The B.C. government revealed that when Canada legalizes cannabis on October 17, online orders for cannabis will carry a $10 shipping fee. That is double the shipping fee that Ontario is charging.
“We’re confident that the system will work on Wednesday,” Solicitor General Mike Farnworth stressed during an October 15 news conference.
Deliveries, however, could soon be disrupted given that the Canadian Union of Postal Workers said on October 16 that it has given strike notice to Canada Post and that workers could walk off the job as early as October 22.
Farnworth downplayed the action when he spoke to media October 16.
“This is just a notice that has been served,” he said. “We have seen this numerous times in previous negotiations and negotiations usually do end up with a contract in place.
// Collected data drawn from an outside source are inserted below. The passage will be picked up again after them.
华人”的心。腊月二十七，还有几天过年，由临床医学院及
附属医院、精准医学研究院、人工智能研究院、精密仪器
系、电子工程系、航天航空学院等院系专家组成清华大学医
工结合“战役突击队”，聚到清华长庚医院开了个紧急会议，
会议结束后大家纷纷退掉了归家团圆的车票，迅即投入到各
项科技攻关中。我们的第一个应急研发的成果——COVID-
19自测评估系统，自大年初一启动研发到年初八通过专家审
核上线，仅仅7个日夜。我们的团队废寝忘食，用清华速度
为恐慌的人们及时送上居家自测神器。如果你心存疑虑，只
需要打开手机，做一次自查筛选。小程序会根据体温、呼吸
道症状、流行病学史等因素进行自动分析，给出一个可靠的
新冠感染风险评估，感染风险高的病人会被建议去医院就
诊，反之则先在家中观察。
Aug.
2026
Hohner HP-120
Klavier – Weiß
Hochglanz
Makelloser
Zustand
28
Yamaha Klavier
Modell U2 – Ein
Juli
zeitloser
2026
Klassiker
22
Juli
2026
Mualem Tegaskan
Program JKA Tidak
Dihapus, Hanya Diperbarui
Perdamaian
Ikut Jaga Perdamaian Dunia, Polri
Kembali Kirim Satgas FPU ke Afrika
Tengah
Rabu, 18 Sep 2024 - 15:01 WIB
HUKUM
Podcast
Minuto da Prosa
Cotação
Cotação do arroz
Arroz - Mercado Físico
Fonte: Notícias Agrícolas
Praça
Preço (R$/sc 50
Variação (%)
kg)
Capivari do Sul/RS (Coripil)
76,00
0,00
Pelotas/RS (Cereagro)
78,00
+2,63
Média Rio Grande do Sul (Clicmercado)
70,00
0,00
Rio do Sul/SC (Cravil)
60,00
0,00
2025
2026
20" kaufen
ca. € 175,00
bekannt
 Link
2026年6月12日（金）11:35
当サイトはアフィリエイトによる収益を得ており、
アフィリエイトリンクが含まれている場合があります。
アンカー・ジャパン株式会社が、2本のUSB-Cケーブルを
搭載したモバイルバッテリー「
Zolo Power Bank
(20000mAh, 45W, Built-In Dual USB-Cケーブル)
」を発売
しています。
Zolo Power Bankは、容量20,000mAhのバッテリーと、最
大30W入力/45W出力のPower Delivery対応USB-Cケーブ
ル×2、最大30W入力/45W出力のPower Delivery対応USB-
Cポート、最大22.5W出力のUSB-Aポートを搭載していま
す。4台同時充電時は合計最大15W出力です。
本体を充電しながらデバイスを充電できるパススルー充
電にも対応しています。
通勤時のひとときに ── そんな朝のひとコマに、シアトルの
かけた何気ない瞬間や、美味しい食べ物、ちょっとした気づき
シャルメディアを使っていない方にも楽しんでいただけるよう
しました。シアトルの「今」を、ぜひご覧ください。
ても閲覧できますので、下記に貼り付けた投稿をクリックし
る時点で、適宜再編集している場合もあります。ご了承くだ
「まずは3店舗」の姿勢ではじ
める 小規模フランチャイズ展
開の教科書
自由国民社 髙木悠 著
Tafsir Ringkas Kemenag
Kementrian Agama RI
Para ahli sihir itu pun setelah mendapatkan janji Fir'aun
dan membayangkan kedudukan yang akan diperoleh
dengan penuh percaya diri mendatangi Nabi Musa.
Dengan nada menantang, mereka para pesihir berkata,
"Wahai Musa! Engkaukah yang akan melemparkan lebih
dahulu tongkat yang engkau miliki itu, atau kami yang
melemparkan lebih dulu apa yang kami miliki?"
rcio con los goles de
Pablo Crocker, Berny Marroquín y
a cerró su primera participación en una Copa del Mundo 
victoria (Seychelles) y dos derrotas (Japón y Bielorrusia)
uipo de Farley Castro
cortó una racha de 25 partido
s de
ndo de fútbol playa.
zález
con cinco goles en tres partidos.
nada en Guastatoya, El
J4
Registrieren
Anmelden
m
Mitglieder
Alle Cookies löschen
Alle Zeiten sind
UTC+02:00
So the liquor control and cannabis branch (officially the Liquor & Cannabis Regulation Branch) is reaching out to Canada Post to get a better understanding of what is involved and what they mean by and what they are looking at in terms of rotating strikes.”
British Columbians 19 years of age and older will be able to buy regulated cannabis regardless of where they live in the province. People in other provinces will not be able to use the B.C. store.
Canada Post employees will check identification to ensure that recipients are of legal age, particularly if recipients appear to be under 25 years old.
If a recipient is underaged, the product will be returned to the British Columbia Liquor Distribution Branch (BCLDB) and the full purchase price and associated taxes will be refunded.
Online orders will be shipped from the BCLDB’s distribution centre within 48 business hours of the order being placed, according to the B.C. government.
The first BC Cannabis Store, in Kamloops, is set to open at 10 a.m. October 17. The store, located in the Columbia Place Shopping Centre, is expected to have 24 cannabis consultants to serve customers, the government said.
The store will feature about 85 dried-flower strains of cannabis plus a selection of oils, capsules and pre-rolls approved by Health Canada, the government said.
No private retail stores are yet open despite, government data showing that entrepreneurs have paid 173 application fees for retail licences across B.C. Of the 111 paid applications that government workers deemed to be complete, only 62 have been forwarded to local governments or First Nations to approve.
None of those applicants have received conditional approval, much less had a licence issued.
Private cannabis retailers must proceed through the Liquor & Cannabis Regulation Branch’s regulatory and permit process.
Private and public retailers will be allowed to sell dried cannabis, cannabis oils, capsules and seeds that comply with federal requirements. These stores may also sell cannabis accessories, as defined in the federal Cannabis Act, such as rolling papers, pipes and bongs.